In Feb of 2018, Russell Brand asked Sam Harris, "What's the biggest threat to freedom, Islam or consumerism?" I rephrase consumerism as capitalism and deconstruct Sam's examples of burkas and suicide bombers that he used to show religious ideology, particularly of Islam, was the source of all evil. I look at how this reasoning gave a faux-moral rationale for the occupation of Afghanistan and the killing of 1M people since 9-11, letting motivators like paychecks and profits off the hook. Rephrasing Russell's 2021 video, I ask "Did Sam Harris Use Feminism to Justify the Afghan Clusterf*ck?" and I urge Sam to question his dogma of moral superiority and its cover of "humanitarian intervention."
In Russell Brand's interview, Yanis states that we must always support the defenders and the sovereignty of the invaded. I question who the aggressors are and if Ukraine is a pawn. Sovereignty and the right of secession are discussed, along with whether this is Russia's war or just Putin's, as Yanis claims. I examine the role of Russian oligarch money in the demise of Greece and Cyprus, and quote Yanis from my book, How to Dismantle an Empire. I end with the hope that we're not being played by all sides, comparing the oligarchs to rats at a chickenfeeder.

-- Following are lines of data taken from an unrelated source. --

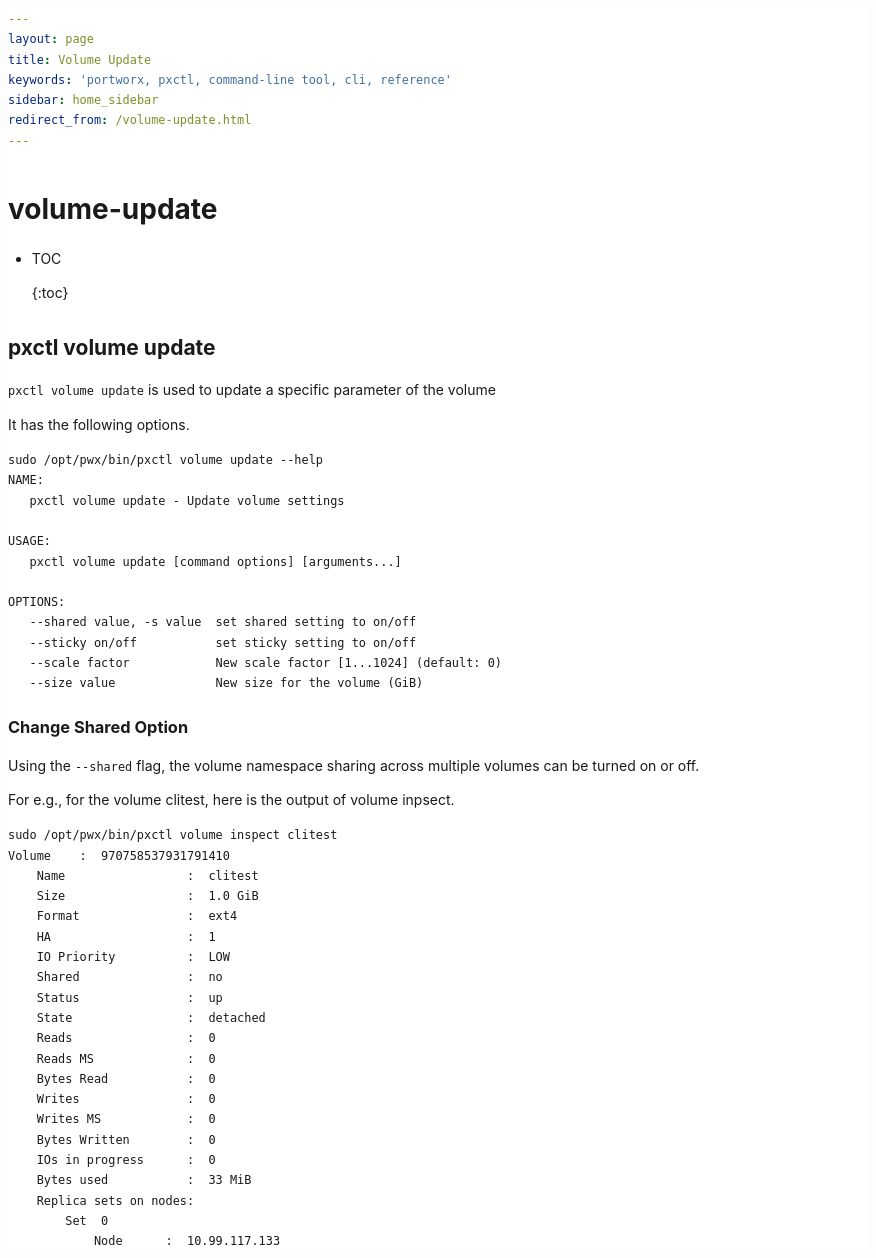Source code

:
 ```yaml
---
layout: page
title: Volume Update
keywords: 'portworx, pxctl, command-line tool, cli, reference'
sidebar: home_sidebar
redirect_from: /volume-update.html
---
```


# volume-update

* TOC

  {:toc}

## pxctl volume update

`pxctl volume update` is used to update a specific parameter of the volume

It has the following options.

```text
sudo /opt/pwx/bin/pxctl volume update --help
NAME:
   pxctl volume update - Update volume settings

USAGE:
   pxctl volume update [command options] [arguments...]

OPTIONS:
   --shared value, -s value  set shared setting to on/off
   --sticky on/off           set sticky setting to on/off
   --scale factor            New scale factor [1...1024] (default: 0)
   --size value              New size for the volume (GiB)
```

### Change Shared Option

Using the `--shared` flag, the volume namespace sharing across multiple volumes can be turned on or off.

For e.g., for the volume clitest, here is the output of volume inpsect.

```text
sudo /opt/pwx/bin/pxctl volume inspect clitest
Volume    :  970758537931791410
    Name                 :  clitest
    Size                 :  1.0 GiB
    Format               :  ext4
    HA                   :  1
    IO Priority          :  LOW
    Shared               :  no
    Status               :  up
    State                :  detached
    Reads                :  0
    Reads MS             :  0
    Bytes Read           :  0
    Writes               :  0
    Writes MS            :  0
    Bytes Written        :  0
    IOs in progress      :  0
    Bytes used           :  33 MiB
    Replica sets on nodes:
        Set  0
            Node      :  10.99.117.133
```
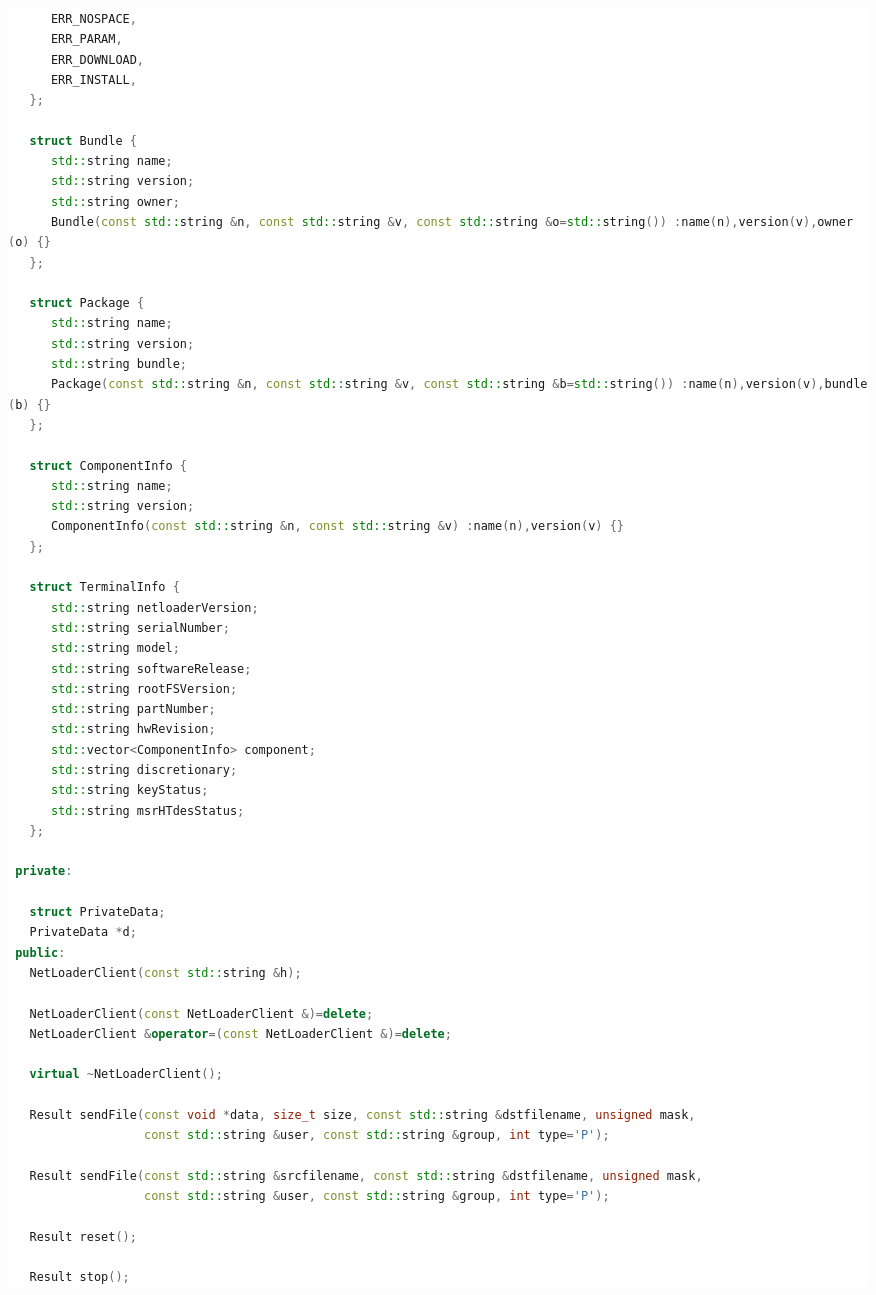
 ```cpp
      ERR_NOSPACE,    
      ERR_PARAM,      
      ERR_DOWNLOAD,   
      ERR_INSTALL,     
   };

   struct Bundle {
      std::string name;    
      std::string version; 
      std::string owner;   
      Bundle(const std::string &n, const std::string &v, const std::string &o=std::string()) :name(n),version(v),owner(o) {}
   };

   struct Package {
      std::string name;     
      std::string version;  
      std::string bundle;   
      Package(const std::string &n, const std::string &v, const std::string &b=std::string()) :name(n),version(v),bundle(b) {}
   };

   struct ComponentInfo {
      std::string name;    
      std::string version; 
      ComponentInfo(const std::string &n, const std::string &v) :name(n),version(v) {}
   };

   struct TerminalInfo {
      std::string netloaderVersion; 
      std::string serialNumber;     
      std::string model;            
      std::string softwareRelease;  
      std::string rootFSVersion;    
      std::string partNumber;       
      std::string hwRevision;       
      std::vector<ComponentInfo> component;
      std::string discretionary;    
      std::string keyStatus;        
      std::string msrHTdesStatus;   
   };

 private:

   struct PrivateData;
   PrivateData *d;
 public:
   NetLoaderClient(const std::string &h);

   NetLoaderClient(const NetLoaderClient &)=delete;
   NetLoaderClient &operator=(const NetLoaderClient &)=delete;

   virtual ~NetLoaderClient();

   Result sendFile(const void *data, size_t size, const std::string &dstfilename, unsigned mask,
                   const std::string &user, const std::string &group, int type='P');

   Result sendFile(const std::string &srcfilename, const std::string &dstfilename, unsigned mask,
                   const std::string &user, const std::string &group, int type='P');

   Result reset();

   Result stop();
```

Another one of your excellent posts, Tereza. What I find interesting is that Harari comes completely clean at some point and states "Corporations are a Legal Fiction." I have been saying this for a while also, what is strange to me is he is not defending the Corporate Legal Veil. He and his Elite partners in crime have benefited so much from Pseudo Legal Frameworks, which is what they are a part of.

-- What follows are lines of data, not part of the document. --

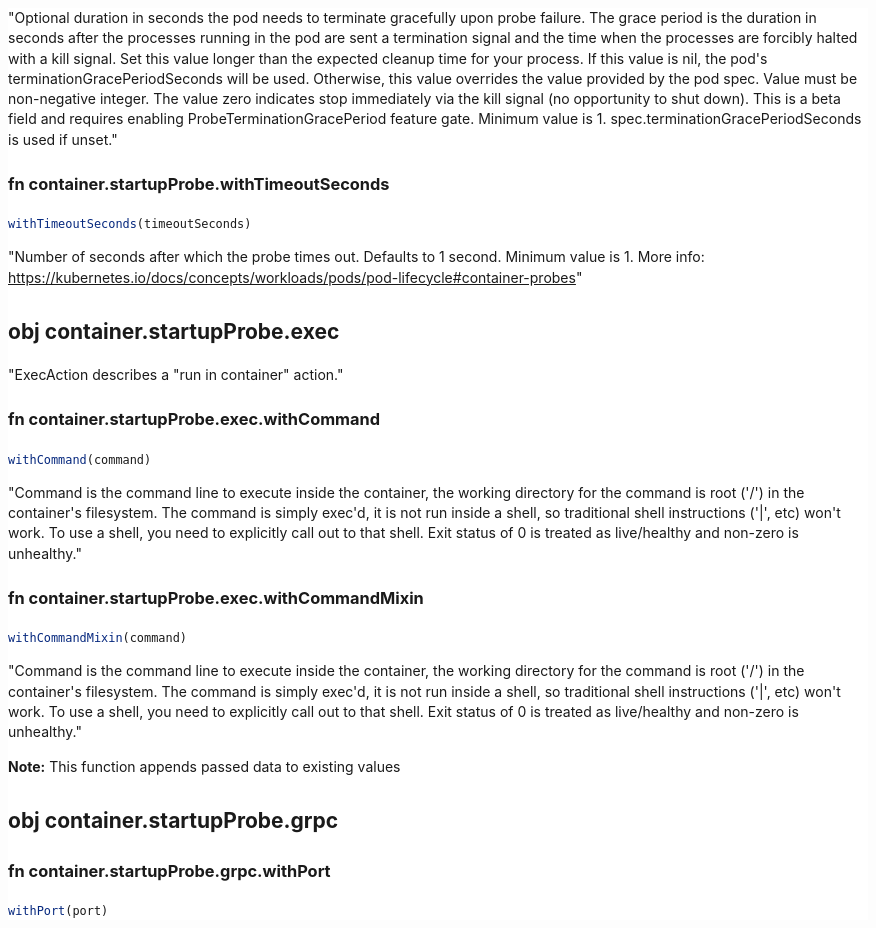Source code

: "Optional duration in seconds the pod needs to terminate gracefully upon probe failure. The grace period is the duration in seconds after the processes running in the pod are sent a termination signal and the time when the processes are forcibly halted with a kill signal. Set this value longer than the expected cleanup time for your process. If this value is nil, the pod's terminationGracePeriodSeconds will be used. Otherwise, this value overrides the value provided by the pod spec. Value must be non-negative integer. The value zero indicates stop immediately via the kill signal (no opportunity to shut down). This is a beta field and requires enabling ProbeTerminationGracePeriod feature gate. Minimum value is 1. spec.terminationGracePeriodSeconds is used if unset."

### fn container.startupProbe.withTimeoutSeconds

```ts
withTimeoutSeconds(timeoutSeconds)
```

"Number of seconds after which the probe times out. Defaults to 1 second. Minimum value is 1. More info: https://kubernetes.io/docs/concepts/workloads/pods/pod-lifecycle#container-probes"

## obj container.startupProbe.exec

"ExecAction describes a \"run in container\" action."

### fn container.startupProbe.exec.withCommand

```ts
withCommand(command)
```

"Command is the command line to execute inside the container, the working directory for the command  is root ('/') in the container's filesystem. The command is simply exec'd, it is not run inside a shell, so traditional shell instructions ('|', etc) won't work. To use a shell, you need to explicitly call out to that shell. Exit status of 0 is treated as live/healthy and non-zero is unhealthy."

### fn container.startupProbe.exec.withCommandMixin

```ts
withCommandMixin(command)
```

"Command is the command line to execute inside the container, the working directory for the command  is root ('/') in the container's filesystem. The command is simply exec'd, it is not run inside a shell, so traditional shell instructions ('|', etc) won't work. To use a shell, you need to explicitly call out to that shell. Exit status of 0 is treated as live/healthy and non-zero is unhealthy."

**Note:** This function appends passed data to existing values

## obj container.startupProbe.grpc



### fn container.startupProbe.grpc.withPort

```ts
withPort(port)
```

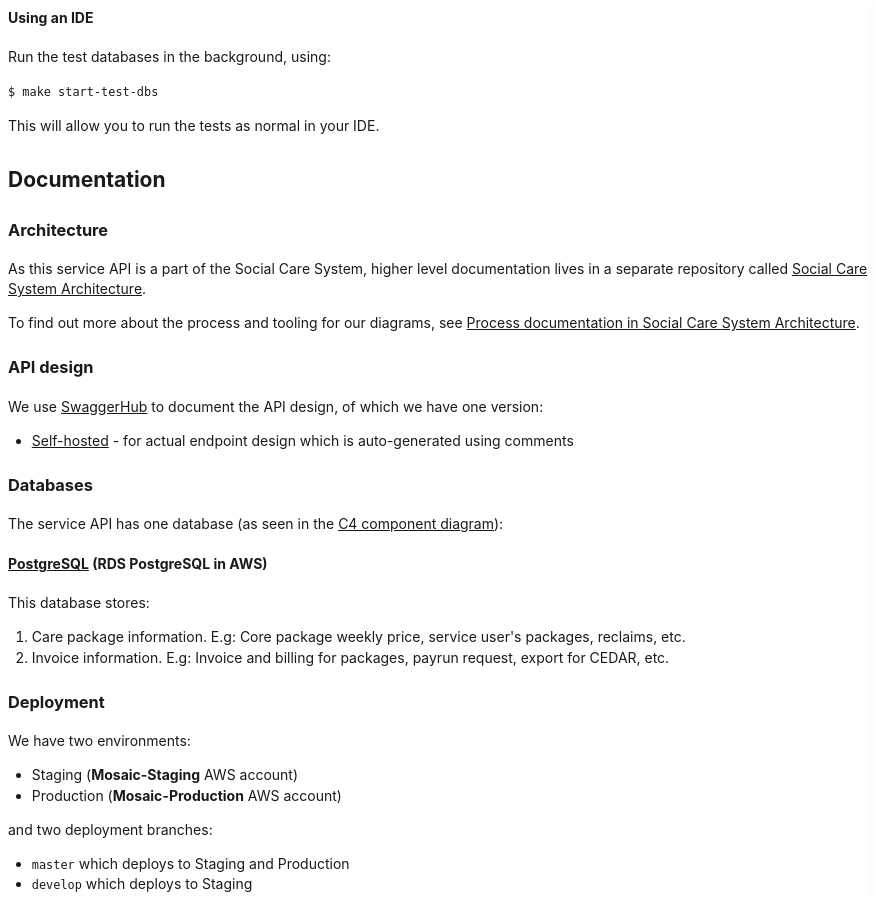 #### Using an IDE

Run the test databases in the background, using:

```sh
$ make start-test-dbs
```

This will allow you to run the tests as normal in your IDE.

## Documentation

### Architecture

As this service API is a part of the Social Care System, higher level documentation lives in a separate repository called [Social Care System Architecture](https://github.com/LBHackney-IT/social-care-architecture/).

To find out more about the process and tooling for our diagrams, see [Process documentation in Social Care System Architecture](https://github.com/LBHackney-IT/social-care-architecture/blob/main/process.md).

### API design

We use [SwaggerHub](https://swagger.io/tools/swaggerhub/) to document the API design, of which we have one version:

- [Self-hosted](https://zqf7j796y5.execute-api.eu-west-2.amazonaws.com/staging/swagger/index.html) - for actual endpoint design which is auto-generated using comments

### Databases

The service API has one database (as seen in the [C4 component diagram](./docs/component-diagram.svg)):

#### [PostgreSQL](https://www.postgresql.org) (RDS PostgreSQL in AWS)

This database stores:

1. Care package information. E.g: Core package weekly price, service user's packages, reclaims, etc.
2. Invoice information. E.g: Invoice and billing for packages, payrun request, export for CEDAR, etc.

### Deployment

We have two environments:

- Staging (**Mosaic-Staging** AWS account)
- Production (**Mosaic-Production** AWS account)

and two deployment branches:

- `master` which deploys to Staging and Production
- `develop` which deploys to Staging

About Sadhguru: He is my Kriya Yoga teacher, many of his perspectives are actually genuine from a "Yogic" way of seeing things. Kriya Yoga is an involved practice of body dynamic kundalini that actually works quite well in aligning the flow of energies in your body. He should have stayed away from global politics just focused only on Yoga.
He has been on a bit of a whirlwind lately, engaging in political and international dynamics; this is where the problem starts for me..... He made rounds to the WEF meeting sometime before Covid, he was endorsing their ideas about reducing the numbers of people on the planet. For me, that was it -- he is a fraud. Pisses me off. I was always a follower of Sri Aurobindo anyway.
I look forward to hearing your defenses of YNH. I read all his books and, I’m almost ashamed to say, enjoyed them. I thought he came off a bit pompous and outright wrong in some parts but I never took him too seriously. I particularly enjoyed his take on the fiction we call money. I don’t understand how he has so much sway, maybe I completely missed something about this supposed evil mastermind.